Deux longs portiques, dont les architraves reposaient sur des piliers trapus, flanquaient une tour quadrangulaire, ornée à sa plate-forme par un croissant de lune. Sur les angles des portiques et aux quatre coins de la tour s'élevaient des vases pleins d'aromates allumés. Des grenades et des coloquintes chargeaient les chapiteaux. Des entrelacs, des losanges, des lignes de perles alternaient sur les murs, et une haie en filigrane d'argent formait un large demi-cercle devant l'escalier d'airain qui descendait du vestibule.
Il y avait à l'entrée, entre une stèle d'or et une stèle d'émeraude, un cône de pierre; Mâtho, en passant à côté, se baisa la main droite.
La première chambre était très haute; d'innombrables ouvertures perçaient sa voûte; en levant la tête on pouvait voir les étoiles. Tout autour de la muraille, dans des corbeilles de roseau, s'amoncelaient des barbes et des chevelures, prémices des adolescences; et, au milieu de l'appartement circulaire, le corps d'une femme sortait d'une gaine couverte de mamelles. Grasse, barbue et les paupières baissées, elle avait l'air de sourire, en croisant ses mains sur le bas de son gros ventre,—poli par les baisers de la foule.
Puis ils se retrouvèrent à l'air libre, dans un corridor transversal, où un autel de proportions exiguës s'appuyait contre une porte d'ivoire. On n'allait point au delà; les prêtres seuls pouvaient l'ouvrir, car un temple n'était pas un lieu de réunion pour la multitude, mais la demeure particulière de la divinité.
«—L'entreprise est impossible, disait Mâtho. Tu n'y avais pas songé! Retournons!» Spendius examinait les murs.
Il voulait le voile, non qu'il eût confiance en sa vertu (Spendius ne croyait qu'à l'Oracle), mais persuadé que les Carthaginois, s'en voyant privés, tomberaient dans un grand abattement. Pour trouver quelque issue, ils firent le tour par derrière.
On apercevait, sous des bosquets de térébinthe, des édicules de forme différente. Çà et là un phallus de pierre se dressait, et de grands cerfs erraient tranquillement, poussant de leurs pieds fourchus des pommes de pin tombées.

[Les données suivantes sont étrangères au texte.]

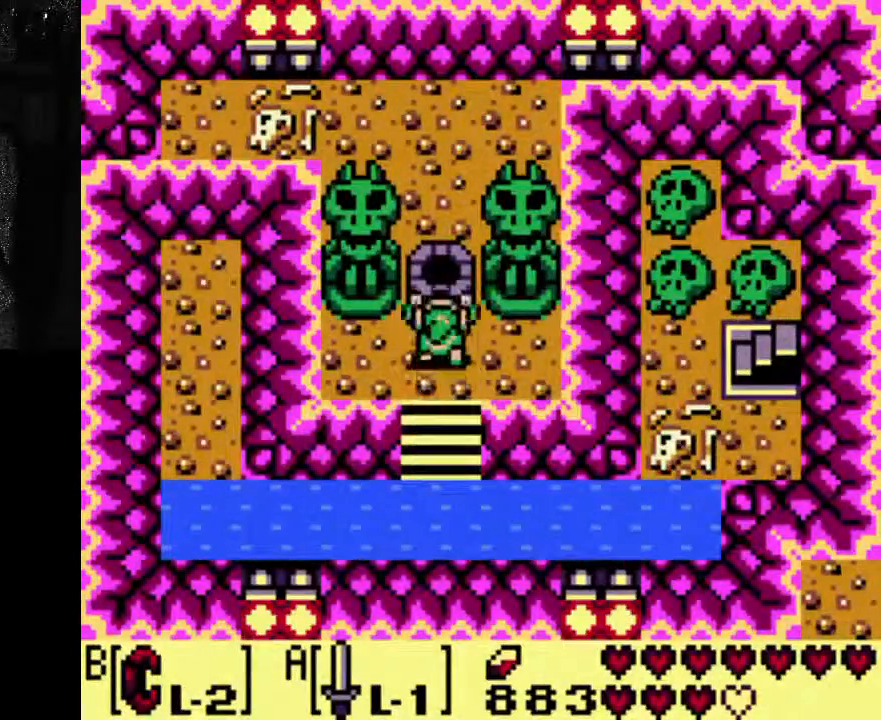
{"dt_ms": 1000, "buttons": [], "left_stick": "center", "right_stick": "center"}
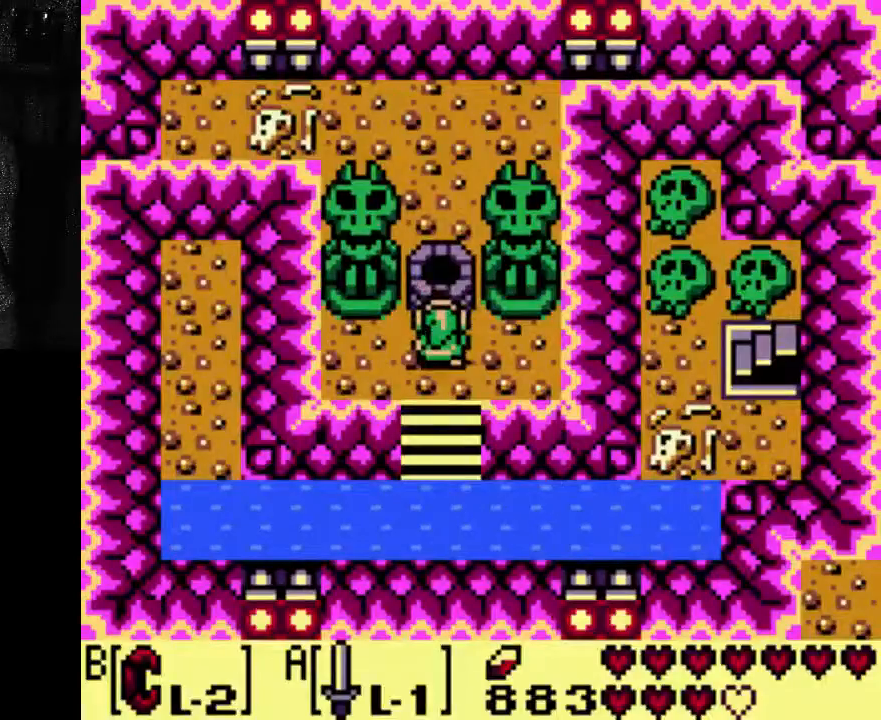
{"dt_ms": 500, "buttons": [], "left_stick": "center", "right_stick": "center", "events": []}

Ils revinrent sur leurs pas entre deux longues galeries qui s'avançaient parallèlement. De petites cellules s'ouvraient au bord. Des tambourins et des cymbales étaient accrochés à leurs colonnes de cèdre. Des femmes dormaient en dehors des cellules, étendues sur des nattes. Leurs corps, tout gras d'onguents, exhalaient une odeur d'épices et de cassolettes éteintes; elles étaient si couvertes de tatouage, de colliers, d'anneaux, de vermillon et d'antimoine, qu'on les eût prises, sans le mouvement de leur poitrine, pour des idoles ainsi couchées par terre. Des lotus entouraient une fontaine, où nageaient des poissons pareils à ceux de Salammbô; puis au fond, contre la muraille du temple, s'étalait une vigne dont les sarments étaient de verre et les grappes d'émeraude; les rayons des pierres précieuses faisaient des jeux de lumière, entre les colonnes peintes, sur les visages endormis.
Mâtho suffoquait dans la chaude atmosphère que rabattaient sur lui les cloisons de cèdre. Tous ces symboles de la fécondation, ces parfums, ces rayonnements, ces haleines l'accablaient. A travers les éblouissements mystiques, il songeait à Salammbô. Elle se confondait avec la Déesse elle-même; et son amour s'en dégageait plus fort, comme les grands lotus qui s'épanouissaient sur la profondeur des eaux.
Spendius calculait quelle somme d'argent il aurait autrefois gagnée à vendre ces femmes; et, d'un coup d'œil rapide, en passant, il pesait les colliers d'or.